After independence, Somalia followed a foreign policy of nonalignment. It received major economic assistance from the United States, Italy, and the Federal Republic of Germany, as well as from the Soviet Union and China. The government also sought ties with many Arab countries, and the current Transitional National Government has been accepted by the Arab League and the Islamic Conference.
The status of expatriate Somalis has been an important foreign and domestic issue. A goal of Somali nationalism is to unite the other Somali-inhabited territories with the republic consistent with the objectives of pan-Somali tradition. This issue has been a major cause of past crises between Somalia and its neighbors--Ethiopia, Kenya, and Djibouti.
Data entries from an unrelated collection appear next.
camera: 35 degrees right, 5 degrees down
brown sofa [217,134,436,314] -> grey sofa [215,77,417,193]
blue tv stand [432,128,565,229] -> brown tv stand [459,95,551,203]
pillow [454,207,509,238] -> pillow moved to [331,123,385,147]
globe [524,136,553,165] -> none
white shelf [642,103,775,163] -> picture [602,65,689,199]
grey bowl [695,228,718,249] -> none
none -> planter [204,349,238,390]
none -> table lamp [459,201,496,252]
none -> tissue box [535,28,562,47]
In 1963, Somalia severed diplomatic relations with the United Kingdom for a period following a dispute over Kenya's northeastern region (Northern Frontier District), an area inhabited mainly by Somalis. Somalia urged self-determination for the people of the area, while Kenya refused to consider any steps that might threaten its territorial integrity. Related problems have arisen from the boundary with Ethiopia and the large-scale migrations of Somali nomads between Ethiopia and Somalia.
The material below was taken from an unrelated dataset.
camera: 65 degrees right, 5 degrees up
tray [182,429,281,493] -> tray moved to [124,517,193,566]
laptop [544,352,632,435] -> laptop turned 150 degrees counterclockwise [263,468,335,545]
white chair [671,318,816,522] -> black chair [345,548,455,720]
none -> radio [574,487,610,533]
In the aftermath of the 1977-78 Somali-Ethiopian war, the Government of Somalia continued to call for self-determination for ethnic Somalis living in the Ogaden region of eastern Ethiopia. At the March 1983 Nonaligned Movement summit in New Delhi, President Siad stated that Somalia harbored no expansionist aims and was willing to negotiate with Ethiopia.
Since the fall of the Barre regime, the foreign policy of the various entities in Somalia has centered on gaining international recognition, winning international support for national reconciliation, and obtaining international economic assistance.